Check your understanding:
1. Decide whether each statement agrees with the passage on the cut-vs.-uncut debate, answering yes or no and quoting the words that decide it. (a) Menell made "Dick" while living in the Bay Area. (b) Paley found that the cut-vs.-uncut debate came up often in her research. (c) Bright regards O'Hara's "harpoon" statement as scientific.
2. Render this sentence from the passage on the cut-vs.-uncut debate in Spanish: "But according to Bright, women generally don't fixate on genitalia as much as men."
3. In the passage on the cut-vs.-uncut debate, copy the text from "As for O'Hara's" to "and cut-or-uncut status.".

Start of Exercise passage

In 1988, South African filmmaker Jo Menell ("Mandela") was living in the Bay Area when he made "Dick," a short documentary about women's thoughts about penises. "The thing I remember most clearly," Menell said by e-mail from South Africa, "is the women I listened to saying that circumcised men were better lovers because they lasted longer. Whether circumcised [penises] hurt – I don't recall any women making that point."

Paley is also dubious. "I've never heard this, ever," she said by phone from New York when I mentioned O'Hara's claim that uncircumcised penises are more pleasurable to women.

When Paley was researching "The Book of the Penis," she says, the cut-vs.-uncut debate "didn't come up all that much. There was a young woman who only liked men with big penises and also liked them to be uncut because she felt a big penis was manly and so was an uncut penis. It was unfettered, it was free, it hadn't been tamed by the forces of civilization."

Of the circumcised penis, O'Hara writes, "the head flares out from the shaft like the hook on a harpoon. This hook is overly firm and constantly exposed, and on every outward stroke it scrapes vaginal walls, causing irritation, redness, discomfort."

Bright, who also hosts a weekly talk show, "In Bed With Susie Bright," says the cut-vs.-uncut question really clouds the issue of female sexual fulfillment. "The big thing that's missing from this discussion," she says, "is women's (clitorises). That's how most women get off."

As for O'Hara's "harpoon" statement, she says, "It's not 'true,' it's not scientific. Men's (penis) heads are not harpoon hooks, circumcised or not."

Bright says she has no problem with people declaring their sexual preferences "from the rooftops," but "to make it into a biology lesson or draw these conclusions that circumcised penises are unsafe and hurtful, is completely unsupported. Why can't people just love their fetishes for what they are?"

In the gay world, lots of men fetishize uncircumcised penises, in the same way that "size queens" exalt large penises. Foreskin Quarterly is a magazine devoted to the appreciation of uncut men, and in online gay sex postings the person seeking contact usually states his penis size and cut-or-uncut status.

But according to Bright, women generally don't fixate on genitalia as much as men. Carol Leigh, a sex historian and prostitute who calls herself Scarlot Harlot, is an exception. Raised in Long Island by Jewish parents, she says she's always adored uncircumcised penises because "they're exotic. It's extremely sexy to a nice Jewish girl from the suburbs."

End of Exercise passage
Start of Records

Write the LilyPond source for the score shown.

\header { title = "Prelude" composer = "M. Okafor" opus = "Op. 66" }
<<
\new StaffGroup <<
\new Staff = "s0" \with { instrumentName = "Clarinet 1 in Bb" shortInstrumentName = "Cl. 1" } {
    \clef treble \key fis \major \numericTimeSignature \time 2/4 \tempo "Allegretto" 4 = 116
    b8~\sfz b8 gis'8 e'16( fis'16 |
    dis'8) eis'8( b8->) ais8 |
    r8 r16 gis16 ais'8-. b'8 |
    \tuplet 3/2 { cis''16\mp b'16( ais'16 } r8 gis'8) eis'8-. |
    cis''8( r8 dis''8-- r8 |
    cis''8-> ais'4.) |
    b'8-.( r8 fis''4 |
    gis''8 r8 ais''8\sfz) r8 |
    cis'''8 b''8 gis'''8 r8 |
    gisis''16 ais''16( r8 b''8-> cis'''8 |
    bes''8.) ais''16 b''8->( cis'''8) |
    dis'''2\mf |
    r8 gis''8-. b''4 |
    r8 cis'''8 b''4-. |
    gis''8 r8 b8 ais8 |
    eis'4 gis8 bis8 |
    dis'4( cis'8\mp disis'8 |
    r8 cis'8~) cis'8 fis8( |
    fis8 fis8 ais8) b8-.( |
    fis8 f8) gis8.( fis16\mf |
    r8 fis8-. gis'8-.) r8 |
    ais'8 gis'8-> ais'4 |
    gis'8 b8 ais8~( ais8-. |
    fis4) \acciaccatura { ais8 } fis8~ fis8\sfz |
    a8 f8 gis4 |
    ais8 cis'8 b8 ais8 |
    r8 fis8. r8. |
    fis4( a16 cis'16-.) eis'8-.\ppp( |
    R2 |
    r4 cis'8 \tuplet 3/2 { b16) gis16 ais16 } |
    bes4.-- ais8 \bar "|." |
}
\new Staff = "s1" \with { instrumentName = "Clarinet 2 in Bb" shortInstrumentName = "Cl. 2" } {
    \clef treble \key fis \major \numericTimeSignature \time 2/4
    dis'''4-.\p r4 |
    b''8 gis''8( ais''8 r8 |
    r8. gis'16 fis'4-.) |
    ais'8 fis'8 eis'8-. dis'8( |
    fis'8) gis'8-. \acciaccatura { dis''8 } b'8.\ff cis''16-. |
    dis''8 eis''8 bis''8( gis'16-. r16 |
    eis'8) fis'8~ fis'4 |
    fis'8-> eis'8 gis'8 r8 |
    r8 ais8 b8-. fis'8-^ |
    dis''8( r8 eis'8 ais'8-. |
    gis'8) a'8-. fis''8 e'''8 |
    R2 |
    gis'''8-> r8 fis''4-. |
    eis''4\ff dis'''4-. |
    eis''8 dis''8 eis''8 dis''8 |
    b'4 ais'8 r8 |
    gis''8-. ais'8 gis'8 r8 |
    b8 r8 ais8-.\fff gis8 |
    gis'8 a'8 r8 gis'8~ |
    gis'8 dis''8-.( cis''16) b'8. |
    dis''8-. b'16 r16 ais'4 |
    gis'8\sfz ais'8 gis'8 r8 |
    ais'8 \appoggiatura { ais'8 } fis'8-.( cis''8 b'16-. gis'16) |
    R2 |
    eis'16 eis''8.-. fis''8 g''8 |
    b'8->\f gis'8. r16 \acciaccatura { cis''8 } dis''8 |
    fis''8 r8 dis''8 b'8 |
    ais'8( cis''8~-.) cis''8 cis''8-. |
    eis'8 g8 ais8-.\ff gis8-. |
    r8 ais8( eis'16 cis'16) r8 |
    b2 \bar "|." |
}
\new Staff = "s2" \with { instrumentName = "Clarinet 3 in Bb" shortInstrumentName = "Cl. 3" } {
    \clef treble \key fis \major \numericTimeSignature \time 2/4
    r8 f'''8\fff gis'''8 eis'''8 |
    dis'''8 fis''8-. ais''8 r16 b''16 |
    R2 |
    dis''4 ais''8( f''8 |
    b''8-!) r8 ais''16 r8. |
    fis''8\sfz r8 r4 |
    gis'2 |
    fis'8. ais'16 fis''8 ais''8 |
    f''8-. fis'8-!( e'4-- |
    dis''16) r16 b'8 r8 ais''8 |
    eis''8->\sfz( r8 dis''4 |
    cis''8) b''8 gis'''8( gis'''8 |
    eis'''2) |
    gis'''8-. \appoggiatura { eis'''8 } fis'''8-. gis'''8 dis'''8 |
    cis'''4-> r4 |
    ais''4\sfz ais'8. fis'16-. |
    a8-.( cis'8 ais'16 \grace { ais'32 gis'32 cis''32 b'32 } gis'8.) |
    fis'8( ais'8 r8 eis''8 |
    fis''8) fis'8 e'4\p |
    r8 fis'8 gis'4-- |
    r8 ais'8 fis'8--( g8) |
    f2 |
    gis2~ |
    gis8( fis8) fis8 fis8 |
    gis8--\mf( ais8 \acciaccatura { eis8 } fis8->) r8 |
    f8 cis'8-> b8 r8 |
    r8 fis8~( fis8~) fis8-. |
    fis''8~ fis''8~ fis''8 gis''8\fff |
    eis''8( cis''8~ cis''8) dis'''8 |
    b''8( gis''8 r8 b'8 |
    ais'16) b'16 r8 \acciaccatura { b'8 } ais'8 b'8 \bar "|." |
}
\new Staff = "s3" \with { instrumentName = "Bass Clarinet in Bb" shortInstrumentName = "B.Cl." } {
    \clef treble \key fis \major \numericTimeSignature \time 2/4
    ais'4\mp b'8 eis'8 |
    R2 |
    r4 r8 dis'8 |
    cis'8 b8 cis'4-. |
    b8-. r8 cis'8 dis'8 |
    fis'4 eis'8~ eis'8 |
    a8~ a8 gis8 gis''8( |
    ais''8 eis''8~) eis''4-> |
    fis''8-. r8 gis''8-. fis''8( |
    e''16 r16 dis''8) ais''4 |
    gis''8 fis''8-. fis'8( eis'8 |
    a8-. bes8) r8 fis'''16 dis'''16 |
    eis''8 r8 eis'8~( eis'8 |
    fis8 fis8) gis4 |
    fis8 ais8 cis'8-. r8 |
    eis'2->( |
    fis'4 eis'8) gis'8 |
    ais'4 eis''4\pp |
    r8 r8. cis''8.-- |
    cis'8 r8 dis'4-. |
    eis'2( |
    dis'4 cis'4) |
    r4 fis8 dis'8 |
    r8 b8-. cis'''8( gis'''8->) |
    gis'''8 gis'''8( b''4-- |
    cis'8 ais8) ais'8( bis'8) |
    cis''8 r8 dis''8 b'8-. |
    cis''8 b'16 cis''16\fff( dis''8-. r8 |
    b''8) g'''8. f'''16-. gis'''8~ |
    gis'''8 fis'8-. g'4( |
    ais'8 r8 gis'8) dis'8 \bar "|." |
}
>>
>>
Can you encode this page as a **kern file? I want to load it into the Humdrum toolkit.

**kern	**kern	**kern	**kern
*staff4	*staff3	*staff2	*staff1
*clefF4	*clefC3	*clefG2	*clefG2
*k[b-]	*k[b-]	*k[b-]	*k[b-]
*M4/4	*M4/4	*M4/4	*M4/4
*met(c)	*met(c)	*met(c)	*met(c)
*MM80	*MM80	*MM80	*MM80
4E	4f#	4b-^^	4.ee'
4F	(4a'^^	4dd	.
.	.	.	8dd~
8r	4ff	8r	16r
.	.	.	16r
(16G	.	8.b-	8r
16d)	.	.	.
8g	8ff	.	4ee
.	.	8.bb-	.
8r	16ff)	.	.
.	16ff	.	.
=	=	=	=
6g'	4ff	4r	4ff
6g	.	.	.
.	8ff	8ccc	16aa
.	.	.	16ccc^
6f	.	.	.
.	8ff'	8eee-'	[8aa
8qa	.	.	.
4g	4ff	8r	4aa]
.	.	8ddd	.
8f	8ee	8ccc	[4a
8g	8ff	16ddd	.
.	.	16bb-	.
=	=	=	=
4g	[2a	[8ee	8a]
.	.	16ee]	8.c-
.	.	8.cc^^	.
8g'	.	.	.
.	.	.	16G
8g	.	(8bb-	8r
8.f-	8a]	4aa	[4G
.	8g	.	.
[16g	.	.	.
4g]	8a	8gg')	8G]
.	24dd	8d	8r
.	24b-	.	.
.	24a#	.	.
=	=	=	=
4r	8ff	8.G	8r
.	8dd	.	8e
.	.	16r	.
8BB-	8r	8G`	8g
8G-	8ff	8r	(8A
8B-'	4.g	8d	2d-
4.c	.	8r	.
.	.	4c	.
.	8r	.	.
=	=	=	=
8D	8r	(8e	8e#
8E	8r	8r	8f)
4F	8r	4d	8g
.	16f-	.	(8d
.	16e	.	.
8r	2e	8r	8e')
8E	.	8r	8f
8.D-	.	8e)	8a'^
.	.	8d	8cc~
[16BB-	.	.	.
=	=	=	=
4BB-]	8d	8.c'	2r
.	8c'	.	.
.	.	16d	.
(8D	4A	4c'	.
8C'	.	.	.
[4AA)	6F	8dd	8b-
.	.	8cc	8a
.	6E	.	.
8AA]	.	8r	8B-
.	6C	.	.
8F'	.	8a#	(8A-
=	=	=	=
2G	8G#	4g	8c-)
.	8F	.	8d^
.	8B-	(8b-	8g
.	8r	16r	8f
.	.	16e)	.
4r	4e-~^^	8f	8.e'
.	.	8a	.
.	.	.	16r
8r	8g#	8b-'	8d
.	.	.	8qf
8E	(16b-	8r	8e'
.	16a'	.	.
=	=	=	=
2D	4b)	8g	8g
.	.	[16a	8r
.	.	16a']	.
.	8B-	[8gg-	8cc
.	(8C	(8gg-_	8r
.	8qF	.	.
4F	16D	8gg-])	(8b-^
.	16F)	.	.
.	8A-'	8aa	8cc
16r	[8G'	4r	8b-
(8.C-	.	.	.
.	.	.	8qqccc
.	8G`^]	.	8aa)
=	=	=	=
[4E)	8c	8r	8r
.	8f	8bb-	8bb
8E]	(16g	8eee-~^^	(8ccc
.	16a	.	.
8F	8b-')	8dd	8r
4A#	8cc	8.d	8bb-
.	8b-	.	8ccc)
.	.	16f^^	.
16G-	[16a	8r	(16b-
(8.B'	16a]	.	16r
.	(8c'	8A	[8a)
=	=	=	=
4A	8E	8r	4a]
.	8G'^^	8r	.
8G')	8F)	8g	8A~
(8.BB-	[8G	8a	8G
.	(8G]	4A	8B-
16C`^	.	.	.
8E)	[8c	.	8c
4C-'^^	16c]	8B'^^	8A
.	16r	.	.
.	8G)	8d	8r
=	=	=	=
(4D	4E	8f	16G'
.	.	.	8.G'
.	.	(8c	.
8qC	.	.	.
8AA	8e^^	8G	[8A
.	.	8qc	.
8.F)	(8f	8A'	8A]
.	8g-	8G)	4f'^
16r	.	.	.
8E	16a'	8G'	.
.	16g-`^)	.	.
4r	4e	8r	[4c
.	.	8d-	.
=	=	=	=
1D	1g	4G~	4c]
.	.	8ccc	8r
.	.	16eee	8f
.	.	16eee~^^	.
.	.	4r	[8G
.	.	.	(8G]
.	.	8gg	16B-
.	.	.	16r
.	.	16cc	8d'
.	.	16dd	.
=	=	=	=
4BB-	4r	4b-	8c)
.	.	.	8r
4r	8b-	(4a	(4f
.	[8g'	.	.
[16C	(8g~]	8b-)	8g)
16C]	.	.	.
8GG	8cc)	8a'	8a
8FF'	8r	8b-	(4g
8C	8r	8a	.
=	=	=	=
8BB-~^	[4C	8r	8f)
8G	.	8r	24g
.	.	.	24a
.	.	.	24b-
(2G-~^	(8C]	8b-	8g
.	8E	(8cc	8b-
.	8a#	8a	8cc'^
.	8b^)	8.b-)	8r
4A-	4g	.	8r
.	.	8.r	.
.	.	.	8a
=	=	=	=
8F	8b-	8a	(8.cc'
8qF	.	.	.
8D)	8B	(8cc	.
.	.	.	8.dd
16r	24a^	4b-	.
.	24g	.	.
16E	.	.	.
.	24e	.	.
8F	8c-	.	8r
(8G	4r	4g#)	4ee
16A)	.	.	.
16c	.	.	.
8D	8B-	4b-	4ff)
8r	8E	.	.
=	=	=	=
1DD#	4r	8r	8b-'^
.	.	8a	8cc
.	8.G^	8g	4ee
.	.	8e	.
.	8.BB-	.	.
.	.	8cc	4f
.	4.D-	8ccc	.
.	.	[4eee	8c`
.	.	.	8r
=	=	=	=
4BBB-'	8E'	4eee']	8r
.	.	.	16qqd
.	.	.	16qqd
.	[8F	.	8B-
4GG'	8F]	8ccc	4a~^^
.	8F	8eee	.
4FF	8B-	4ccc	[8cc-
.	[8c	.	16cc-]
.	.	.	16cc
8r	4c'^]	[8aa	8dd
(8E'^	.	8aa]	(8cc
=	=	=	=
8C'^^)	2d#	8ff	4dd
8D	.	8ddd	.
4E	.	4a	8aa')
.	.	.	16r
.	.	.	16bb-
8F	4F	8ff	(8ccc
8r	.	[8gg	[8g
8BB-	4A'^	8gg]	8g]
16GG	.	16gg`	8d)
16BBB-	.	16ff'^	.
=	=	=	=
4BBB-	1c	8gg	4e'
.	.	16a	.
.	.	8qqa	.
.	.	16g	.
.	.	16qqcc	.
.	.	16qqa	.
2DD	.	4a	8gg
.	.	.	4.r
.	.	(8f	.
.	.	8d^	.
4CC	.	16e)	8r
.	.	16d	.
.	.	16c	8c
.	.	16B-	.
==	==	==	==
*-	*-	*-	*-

End of Records

Task results:
1.
(a) Yes: "was living in the Bay Area when he made"
(b) No: "didn't come up all that much"
(c) No: "it's not scientific"

2. Pero, según Bright, las mujeres por lo general no se obsesionan con los genitales tanto como los hombres.

3.
As for O'Hara's "harpoon" statement, she says, "It's not 'true,' it's not scientific. Men's (penis) heads are not harpoon hooks, circumcised or not."

Bright says she has no problem with people declaring their sexual preferences "from the rooftops," but "to make it into a biology lesson or draw these conclusions that circumcised penises are unsafe and hurtful, is completely unsupported. Why can't people just love their fetishes for what they are?"

In the gay world, lots of men fetishize uncircumcised penises, in the same way that "size queens" exalt large penises. Foreskin Quarterly is a magazine devoted to the appreciation of uncut men, and in online gay sex postings the person seeking contact usually states his penis size and cut-or-uncut status.